The government believes that the trade deficit that occurred in 99 months is not a “recession-like deficit”. During the global financial crisis in January 2009, imports of capital goods (-31.3%) and intermediate goods (-28.2%) decreased dramatically, which also affected production and investment, resulting in slow exports by tenth consecutive month. However, this time, as the domestic manufacturing industry operates normally, capital goods and intermediate goods are constantly imported. It is also encouraging that China’s economy, the largest source of exports, is recovering.
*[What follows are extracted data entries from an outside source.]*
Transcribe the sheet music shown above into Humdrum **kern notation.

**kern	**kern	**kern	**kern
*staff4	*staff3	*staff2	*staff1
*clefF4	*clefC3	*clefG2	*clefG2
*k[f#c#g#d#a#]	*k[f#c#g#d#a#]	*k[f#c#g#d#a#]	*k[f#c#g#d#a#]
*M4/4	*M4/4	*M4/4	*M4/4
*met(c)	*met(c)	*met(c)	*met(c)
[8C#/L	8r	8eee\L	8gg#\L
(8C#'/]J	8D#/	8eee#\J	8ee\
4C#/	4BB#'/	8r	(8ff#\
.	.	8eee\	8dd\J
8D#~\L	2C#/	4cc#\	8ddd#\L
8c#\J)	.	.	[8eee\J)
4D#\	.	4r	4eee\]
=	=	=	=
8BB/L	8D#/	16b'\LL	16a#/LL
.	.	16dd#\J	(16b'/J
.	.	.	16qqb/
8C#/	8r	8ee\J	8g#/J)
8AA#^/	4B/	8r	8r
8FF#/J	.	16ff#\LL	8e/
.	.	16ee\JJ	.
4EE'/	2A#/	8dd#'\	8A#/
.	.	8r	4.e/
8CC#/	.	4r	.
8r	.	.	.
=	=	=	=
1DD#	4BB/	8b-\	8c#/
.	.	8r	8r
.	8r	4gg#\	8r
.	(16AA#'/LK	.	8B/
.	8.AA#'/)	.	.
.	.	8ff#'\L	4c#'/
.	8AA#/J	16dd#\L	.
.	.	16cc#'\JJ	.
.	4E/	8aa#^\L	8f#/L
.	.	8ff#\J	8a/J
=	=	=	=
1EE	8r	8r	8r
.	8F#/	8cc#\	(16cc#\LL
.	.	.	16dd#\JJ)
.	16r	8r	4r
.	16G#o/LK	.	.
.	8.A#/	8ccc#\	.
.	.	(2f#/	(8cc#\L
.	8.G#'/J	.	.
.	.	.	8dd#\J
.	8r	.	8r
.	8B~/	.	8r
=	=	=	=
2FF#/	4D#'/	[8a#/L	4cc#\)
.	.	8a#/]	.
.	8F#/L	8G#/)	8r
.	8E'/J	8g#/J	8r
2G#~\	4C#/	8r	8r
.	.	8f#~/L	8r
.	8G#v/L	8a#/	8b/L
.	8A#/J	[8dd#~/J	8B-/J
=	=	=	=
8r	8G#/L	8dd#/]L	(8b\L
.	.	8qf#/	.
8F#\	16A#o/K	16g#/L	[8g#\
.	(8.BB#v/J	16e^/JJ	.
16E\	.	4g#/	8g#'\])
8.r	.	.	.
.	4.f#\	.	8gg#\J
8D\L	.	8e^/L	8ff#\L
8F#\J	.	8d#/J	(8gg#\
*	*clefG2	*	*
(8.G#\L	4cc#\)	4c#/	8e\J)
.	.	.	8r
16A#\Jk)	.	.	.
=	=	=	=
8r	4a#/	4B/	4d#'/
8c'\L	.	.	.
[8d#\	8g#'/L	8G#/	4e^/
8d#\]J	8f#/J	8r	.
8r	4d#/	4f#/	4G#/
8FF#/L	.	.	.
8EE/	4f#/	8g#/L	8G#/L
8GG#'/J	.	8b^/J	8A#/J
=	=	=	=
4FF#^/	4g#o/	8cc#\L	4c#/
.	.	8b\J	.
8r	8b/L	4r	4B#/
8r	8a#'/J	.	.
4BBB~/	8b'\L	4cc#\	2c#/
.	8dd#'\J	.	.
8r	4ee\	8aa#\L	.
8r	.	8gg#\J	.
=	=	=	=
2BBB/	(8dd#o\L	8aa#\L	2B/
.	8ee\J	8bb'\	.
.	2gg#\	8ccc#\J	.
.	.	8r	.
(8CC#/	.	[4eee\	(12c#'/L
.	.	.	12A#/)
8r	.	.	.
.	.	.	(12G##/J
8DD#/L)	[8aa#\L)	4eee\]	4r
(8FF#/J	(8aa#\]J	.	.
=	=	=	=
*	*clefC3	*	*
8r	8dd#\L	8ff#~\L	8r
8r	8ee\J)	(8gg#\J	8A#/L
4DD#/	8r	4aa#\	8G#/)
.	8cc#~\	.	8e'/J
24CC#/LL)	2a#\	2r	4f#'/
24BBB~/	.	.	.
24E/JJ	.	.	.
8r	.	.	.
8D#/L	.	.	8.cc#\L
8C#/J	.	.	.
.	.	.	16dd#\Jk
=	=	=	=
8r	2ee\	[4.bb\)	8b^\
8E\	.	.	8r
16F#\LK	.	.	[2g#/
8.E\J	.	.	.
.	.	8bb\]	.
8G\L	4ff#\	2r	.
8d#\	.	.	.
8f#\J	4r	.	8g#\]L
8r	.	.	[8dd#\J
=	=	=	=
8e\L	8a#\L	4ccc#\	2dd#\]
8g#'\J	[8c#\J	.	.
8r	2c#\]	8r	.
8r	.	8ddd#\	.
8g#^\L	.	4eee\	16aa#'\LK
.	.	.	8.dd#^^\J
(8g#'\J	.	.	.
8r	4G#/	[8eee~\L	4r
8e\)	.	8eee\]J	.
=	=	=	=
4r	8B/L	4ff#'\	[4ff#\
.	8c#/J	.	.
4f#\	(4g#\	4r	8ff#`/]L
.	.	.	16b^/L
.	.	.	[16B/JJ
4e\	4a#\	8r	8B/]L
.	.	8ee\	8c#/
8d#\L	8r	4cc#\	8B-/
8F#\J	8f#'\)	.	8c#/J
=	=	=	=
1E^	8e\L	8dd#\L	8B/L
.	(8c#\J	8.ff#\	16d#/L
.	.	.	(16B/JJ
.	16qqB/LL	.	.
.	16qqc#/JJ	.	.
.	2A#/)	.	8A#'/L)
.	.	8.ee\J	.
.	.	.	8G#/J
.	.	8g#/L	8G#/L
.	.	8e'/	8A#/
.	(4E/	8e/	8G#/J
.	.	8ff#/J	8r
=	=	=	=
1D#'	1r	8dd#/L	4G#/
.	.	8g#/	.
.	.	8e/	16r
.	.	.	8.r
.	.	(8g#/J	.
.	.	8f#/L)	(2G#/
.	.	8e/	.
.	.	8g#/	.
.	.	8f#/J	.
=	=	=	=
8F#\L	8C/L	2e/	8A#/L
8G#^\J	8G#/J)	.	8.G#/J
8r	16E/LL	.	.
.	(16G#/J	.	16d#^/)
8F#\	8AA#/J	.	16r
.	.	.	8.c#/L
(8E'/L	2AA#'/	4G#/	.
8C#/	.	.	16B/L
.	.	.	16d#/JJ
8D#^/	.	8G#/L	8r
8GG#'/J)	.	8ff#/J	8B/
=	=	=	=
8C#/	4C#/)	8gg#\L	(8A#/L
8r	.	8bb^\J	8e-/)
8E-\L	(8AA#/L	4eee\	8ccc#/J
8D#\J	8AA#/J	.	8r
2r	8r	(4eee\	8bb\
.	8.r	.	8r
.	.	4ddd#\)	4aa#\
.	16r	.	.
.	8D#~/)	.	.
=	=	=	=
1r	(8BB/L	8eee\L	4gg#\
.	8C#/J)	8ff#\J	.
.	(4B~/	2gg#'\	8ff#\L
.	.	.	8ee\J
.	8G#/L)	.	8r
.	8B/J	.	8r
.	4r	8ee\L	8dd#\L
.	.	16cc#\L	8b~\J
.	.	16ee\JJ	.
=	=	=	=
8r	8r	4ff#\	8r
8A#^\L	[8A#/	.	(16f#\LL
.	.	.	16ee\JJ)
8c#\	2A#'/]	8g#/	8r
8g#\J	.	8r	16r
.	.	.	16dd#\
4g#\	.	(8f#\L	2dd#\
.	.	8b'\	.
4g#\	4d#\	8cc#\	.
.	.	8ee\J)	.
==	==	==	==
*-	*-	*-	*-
The increase in global demand for KD and KDigital is a new factor of opportunity. Exports of bio-health increased 29.0% YoY as products from Korea, a model country for prevention, sold well. As of this year, the corona19 diagnostic kit, which was counted in export statistics, has increased dramatically from $ 3,400 in January to $ 643,000 in February, $ 24,101,000 in March, and $ 2,234,000 in April. Computer exports increased 99.3% during the same period due to the spread of teleworking.



Strategy and Finance Minister Kim Yong-beom said at the ‘VIII Innovative Growth Strategy Inspection Meeting’ held at the Seoul Government Complex the same day: “The rapid decline in exports may further increase the burden on Korean companies struggling with Corona 19. ” “We will closely monitor import and export trends, focusing on responding to the industry and business crisis in the Central Economic Strategy Division.”